Okay, and now for the long-awaited (heh heh, by me at least) chpt 2 of Magness, entitled "The Halls of Vita". At first I thought of naming it Temporal Rehabilitation (can you guess why???), but decided it didn't fit/I could fit it some other time if I wanted. Plus, I wanted some people to understand more the "Vita" reference...

It's basically seems like filler though...Nothing exceptional happens "action"-wise (don't expect heavy action scenes from me, I don't think I'm that good at them, but there will of course be some). More plot and talking and a few names are even discussed! Neat-O! I rather enjoy working through this story very much so.

The main thing I was looking for was a Hunter S. Thompson quote (can you find it/even know who that is?), and I finally decided to Google it. It works quite well I think...

Also, I decided to seperate paragraphs w/a space and new sections w/two spaces.

<2420A.D.>
TEMPORAL VORTEX REPORT

-REPORT NO. 2-

[UNKNOWN TRANSFER RATE, SYSTEMATIC DATA MALFUNCTION]
CRYPTIC TEXT SYNCH RESULT - MULTIDIMENSIONAL TIMELINES
CODE - "MAGNESS"
CODE EX. - "THE HALLS OF VITA"

   The etched door opened again, the blue swirl swallowed him, the crowds of unsuspecting, unnoticed people shifted back and forth between himself and his shimmering objective. His feet moved forward again, gaining no distance. Did he seem to know it was useless? He couldn’t think. He didn’t think. A gloved hand shot out again, his hand. His mouth opened, teeth bared in absolute anxiety, in desperation to speak, to plead, to yell, to scream.

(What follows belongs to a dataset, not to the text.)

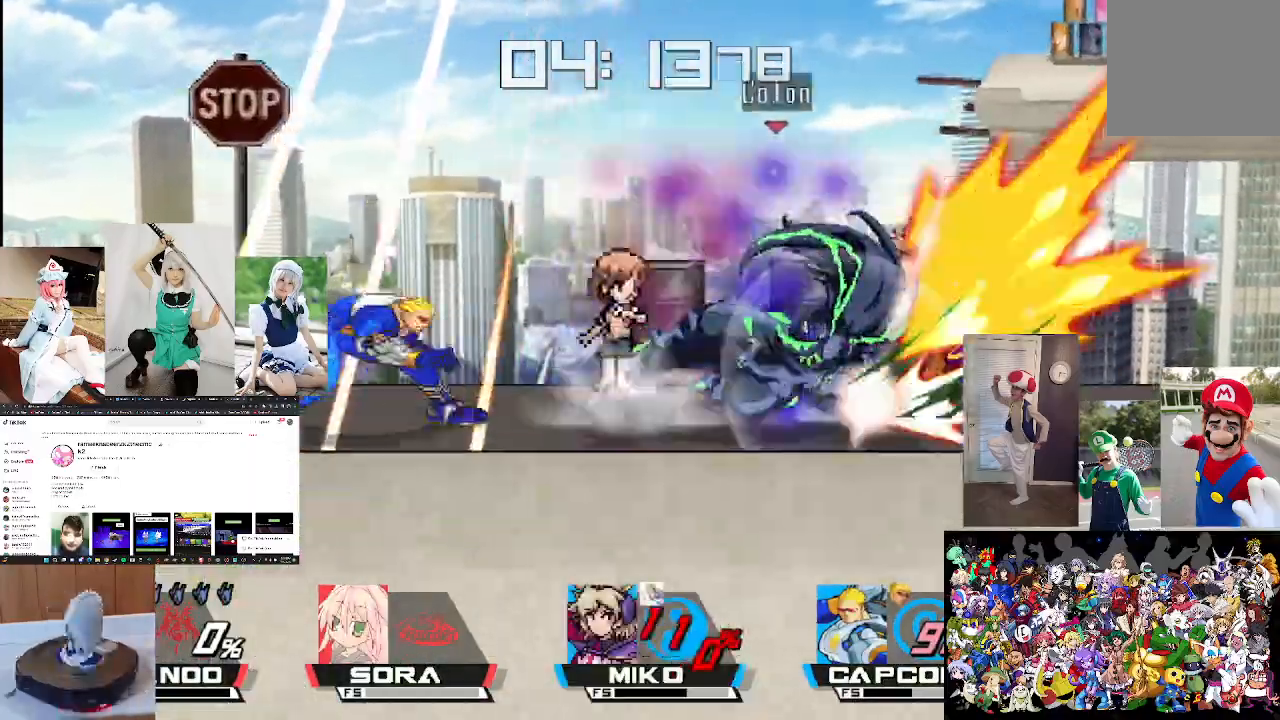
{"buttons": [], "left_stick": "right", "right_stick": "center", "events": [[33, "right_stick", "center"], [67, "left_stick", "left"], [167, "left_stick", "center"], [300, "left_stick", "right"], [400, "left_stick", "center"], [500, "left_stick", "right"]]}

   The words from the voice resonated into his mind again. Not the pleading, distressed, driving, despondent voice. The other one, the one that came from the heart, “Find your sister, my son.” Was it his mother’s voice? He couldn’t remember how it sounded. The bleeding (just now clotting) scrape on his temple seemed to cloud the past events in a neat shade of lifeless gray.

   He looked down and saw that the floor was a kind of steel plating. He was in some sort of man-made dwelling. By this simple piece of information, he knew he wasn’t in The Destruction of Zeal-time anymore. He wasn’t in The Guardia Mystic Conflict-time either it seemed; no, definitely not 600A.D. Both the Guardians and the Mystics would use some kind of granite or marble, some kind of stone at least, not the glistening metal he saw beneath him.

   The words registered and struck him square: ‘beneath him’. He was standing. His weapon and pack were not with him. The murky gray that bounded and dully pounded his mind had held these things from him. His left hand just as suddenly-seemingly to make up for the time his cloudy mind had hidden it from his sensory perception-burst into suffering, agonizing, flame. His teeth bore, wicked and sharp, and showed his pain. It was as if someone were lighting his hand on fire with a blazing torch. This pain departed almost as quickly as it had assaulted him. In its place came a softer version of the fiery pins and needles again, along with a softer scowl across his face.

   More aspects of the room and his condition came into focus. The room was a dull metal box; roughly thirty by twenty feet in diameter. There seemed to be a silhouette of a door, but no knob, no lever, no switch. He was in the future. He had seen similar doors before, when he had traveled with the boy. These doors weren’t locked with the Zealian seal though; they were the normal doors of the future that he thought would open if he could only stand in front of it. So he went to go to the door.

   Yet another facet of the new place occurred to him out of the blue. His arms, his legs, and his throat were each bound in an electrical device. To the backs of his limbs were metal boxes, each adorned with code pads and blinking lights. These metal boxes wrapped his extremities in a faint white light that seized him snugger then any metal cuffs could. The metal boxes were chained with a similar stream of light to a console to his right.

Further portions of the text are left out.